What happens to be your favorite golfer? Past or present. What makes him your favorite?


----------



## GolfLine (Mar 28, 2006)

Tiger Woods.. No one inspires as a golfer as much as he does, and no one can make me want to play and start playing golf like he does.


----------



## ditchweed (Mar 29, 2006)

*On the Course*

Tiger Woods is very good, and very well liked. But I'm going to have to go with Phil Mickelson. The man is just good at what is does.


----------



## Darren (Mar 25, 2006)

For me its is Jose- Marie olizable (close enough)

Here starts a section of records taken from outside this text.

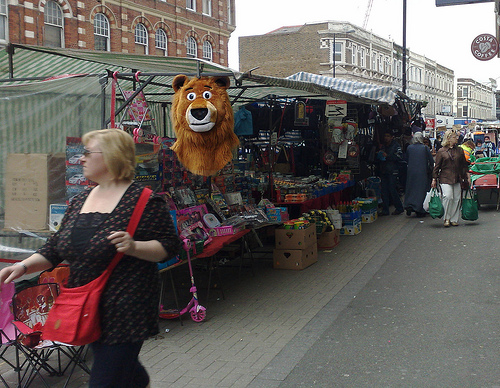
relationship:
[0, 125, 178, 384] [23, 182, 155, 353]
woman has bag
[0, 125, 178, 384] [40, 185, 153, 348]
woman has purse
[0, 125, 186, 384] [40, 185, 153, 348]
woman has purse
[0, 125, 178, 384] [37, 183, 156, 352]
woman has bag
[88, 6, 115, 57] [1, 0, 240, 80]
window on building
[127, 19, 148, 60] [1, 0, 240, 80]
window on building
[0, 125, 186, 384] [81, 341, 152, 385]
woman wearing pants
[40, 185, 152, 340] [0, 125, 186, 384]
purse being carried by woman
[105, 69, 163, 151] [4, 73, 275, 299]
stroller hanging from tent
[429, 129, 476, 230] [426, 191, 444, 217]
woman carrying bag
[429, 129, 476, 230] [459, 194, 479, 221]
woman carrying bag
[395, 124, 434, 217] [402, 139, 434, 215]
woman wearing coat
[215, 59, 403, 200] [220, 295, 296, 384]
tent on a sidewalk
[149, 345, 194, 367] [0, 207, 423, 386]
bricks are on a sidewalk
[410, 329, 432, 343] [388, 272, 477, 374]
asphalt on ground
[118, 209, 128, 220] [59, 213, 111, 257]
pattern on shirt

He has been the nearly man for so long but it has never stopped him.


----------



## Jesse (Apr 1, 2006)

I think we had this discussion somewhere else. For me it's probably Tiger Woods. It's not that he's so good, he's just a really nice, really honest, really likable guy. The fact that he wins a lot also makes him easy to root for, though I go for him even when he's playing crappy


----------



## DOMAINerBLOGer (Mar 27, 2006)

I like the underdog. The person who you would least expect to win. These are the people who give more heart and passion then those who are already on top of their game.


----------



## Jesse (Apr 1, 2006)

DOMAINerBLOGer said:


> I like the underdog. The person who you would least expect to win. These are the people who give more heart and passion then those who are already on top of their game.

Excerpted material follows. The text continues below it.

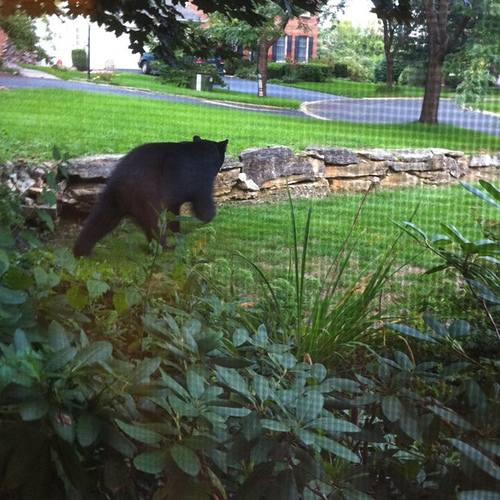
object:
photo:
[0, 0, 499, 498]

Not always. You have to consider that maybe the reason why the good players are good is that they care more and try harder than everyone else. Not always, but often. Michael Jordon didn't just wake up, get his uniform on and score 50 points in a game. He worked harder, tried harder, practiced harder, and gave more energy than anyone else. He didn't just happen to get to where he was


----------